[Document text]
-- Opening Marker --

Jorge de León (born 1976) is a Guatemalan performance artist who specializes in body art and art object. He was born in Guatemala City, and forms part of the post-war generation of artists that includes Regina José Galindo and Anibal López. His work is extremely influenced by his past as a gang-banger. Before he became an artist Jorge was in and out of jail twelve times, and now looked to art as a means of confronting the gang violence rampant in Guatemala. His work is extremely political and seeks to question the dynamics of power in one of the countries in Latin America that has been more affected by extreme inequality, violence, and political corruption.

Artwork 

De León’s work centers on urban violence in Guatemala City, which is influenced by his former involvement in gangs. De León has commented that the rich live by double standards, “they are thieves, but they kill us saying we are thieves... At least gang members are honest. If (they) rob, they say it. If they take drugs they say it.” Although his work centers the use of the body, De León also explores art object and urban interventions.

-- Closing Marker --

Source texts of formatted documents
-- Opening Marker --

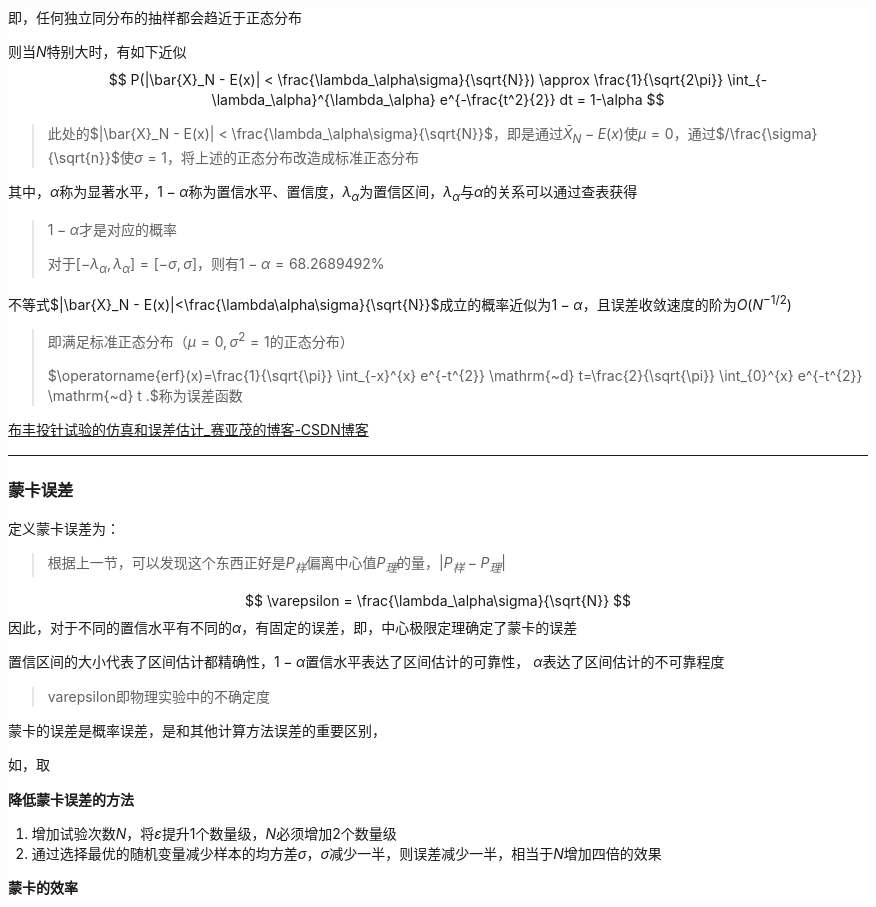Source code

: 即，任何独立同分布的抽样都会趋近于正态分布



则当$N$特别大时，有如下近似
$$
P(|\bar{X}_N - E(x)| < \frac{\lambda_\alpha\sigma}{\sqrt{N}}) \approx 
\frac{1}{\sqrt{2\pi}} \int_{-\lambda_\alpha}^{\lambda_\alpha} e^{-\frac{t^2}{2}} dt = 1-\alpha
$$
> 此处的$|\bar{X}_N - E(x)| < \frac{\lambda_\alpha\sigma}{\sqrt{N}}$，即是通过$\bar{X}_N - E(x)$使$\mu = 0$，通过$/\frac{\sigma}{\sqrt{n}}$使$\sigma=1$，将上述的正态分布改造成标准正态分布



其中，$\alpha$称为显著水平，$1-\alpha$称为置信水平、置信度，$\lambda_\alpha$为置信区间，$\lambda_\alpha$与$\alpha$的关系可以通过查表获得

> $1-\alpha$才是对应的概率
>
> 对于$[-\lambda_\alpha,\lambda_\alpha] = [-\sigma,\sigma]$，则有$1-\alpha = 68.2689492\%$

不等式$|\bar{X}_N - E(x)|<\frac{\lambda\alpha\sigma}{\sqrt{N}}$成立的概率近似为$1-\alpha$，且误差收敛速度的阶为$O(N^{-1/2})$

> 即满足标准正态分布（$\mu = 0,\sigma^2 = 1$的正态分布）
>
> $\operatorname{erf}(x)=\frac{1}{\sqrt{\pi}} \int_{-x}^{x} e^{-t^{2}} \mathrm{~d} t=\frac{2}{\sqrt{\pi}} \int_{0}^{x} e^{-t^{2}} \mathrm{~d} t .$称为误差函数

[布丰投针试验的仿真和误差估计_赛亚茂的博客-CSDN博客](https://blog.csdn.net/shengzimao/article/details/109205394)

------



### 蒙卡误差

定义蒙卡误差为：

> 根据上一节，可以发现这个东西正好是$P_样$偏离中心值$P_理$的量，$|P_样-P_理|$

$$
\varepsilon = \frac{\lambda_\alpha\sigma}{\sqrt{N}}
$$
因此，对于不同的置信水平有不同的$\alpha$，有固定的误差，即，中心极限定理确定了蒙卡的误差

置信区间的大小代表了区间估计都精确性，$1-\alpha$置信水平表达了区间估计的可靠性，  $\alpha$表达了区间估计的不可靠程度

> varepsilon即物理实验中的不确定度
>

蒙卡的误差是概率误差，是和其他计算方法误差的重要区别，

如，取



**降低蒙卡误差的方法**

1. 增加试验次数$N$，将$\varepsilon$提升1个数量级，$N$必须增加2个数量级
2. 通过选择最优的随机变量减少样本的均方差$\sigma$，$\sigma$减少一半，则误差减少一半，相当于$N$增加四倍的效果

**蒙卡的效率**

-- Closing Marker --

[Problems to solve]
1/ In the text about Jorge de León, how many times was he in and out of jail before he became an artist?
2/ Copy word for word the part of the text about Jorge de León starting with "Jorge de León" and going on through "and political corruption.".

[Solutions to each task]
1/ Twelve times.

2/
Jorge de León (born 1976) is a Guatemalan performance artist who specializes in body art and art object. He was born in Guatemala City, and forms part of the post-war generation of artists that includes Regina José Galindo and Anibal López. His work is extremely influenced by his past as a gang-banger. Before he became an artist Jorge was in and out of jail twelve times, and now looked to art as a means of confronting the gang violence rampant in Guatemala. His work is extremely political and seeks to question the dynamics of power in one of the countries in Latin America that has been more affected by extreme inequality, violence, and political corruption.